* [Your objective]:
Find the "vintage braun" line in the records below and repeat it and every later line exactly, up to the last; do not include pictures.

··· Records provided ···

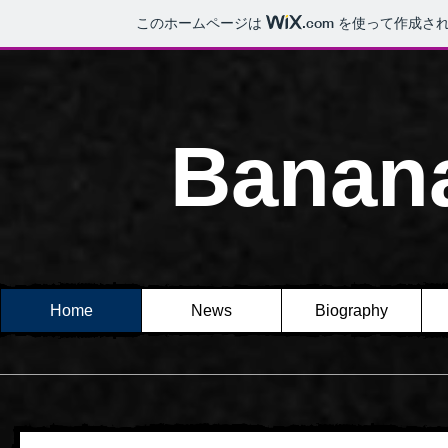
このホームページは
.com
を使って作成され
Banan
Home
News
Biography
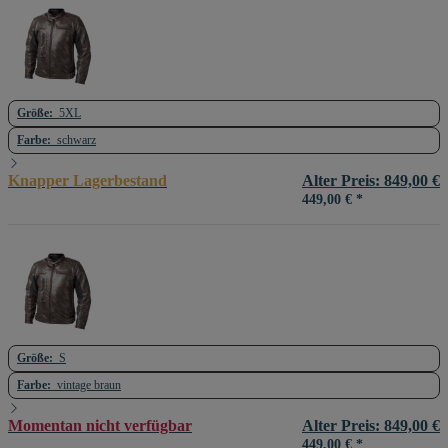
Größe:
5XL
Farbe:
schwarz
Knapper Lagerbestand
Alter Preis: 849,00 €
449,00 €
*
Größe:
S
Farbe:
vintage braun
Momentan nicht verfügbar
Alter Preis: 849,00 €
449,00 €
*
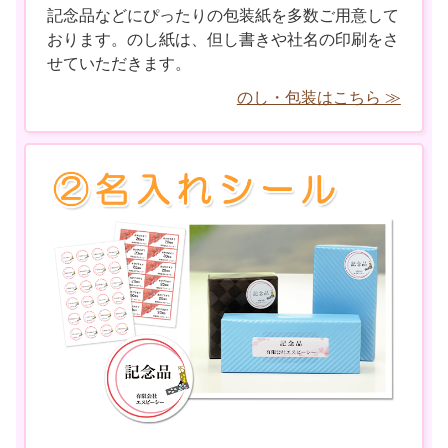
記念品などにぴったりの包装紙を多数ご用意して
おります。のし紙は、但し書きや社名の印刷をさ
せていただきます。
のし・包装はこちら ≫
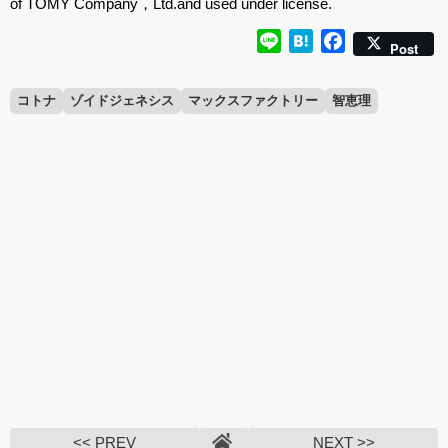
of TOMY Company，Ltd.and used under license.
Line
Hatena
Facebook
Post
コトナ
ゾイドジェネシス
マックスファクトリー
智恵理
<< PREV
NEXT >>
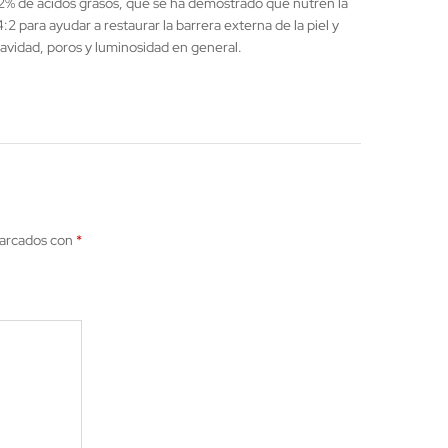
 2% de ácidos grasos, que se ha demostrado que nutren la
2 para ayudar a restaurar la barrera externa de la piel y
uavidad, poros y luminosidad en general.
marcados con
*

···

* [Exercise solution]:
vintage braun
Momentan nicht verfügbar
Alter Preis: 849,00 €
449,00 €
*
記念品などにぴったりの包装紙を多数ご用意して
おります。のし紙は、但し書きや社名の印刷をさ
せていただきます。
のし・包装はこちら ≫
of TOMY Company，Ltd.and used under license.
Line
Hatena
Facebook
Post
コトナ
ゾイドジェネシス
マックスファクトリー
智恵理
<< PREV
NEXT >>
 2% de ácidos grasos, que se ha demostrado que nutren la
2 para ayudar a restaurar la barrera externa de la piel y
uavidad, poros y luminosidad en general.
marcados con
*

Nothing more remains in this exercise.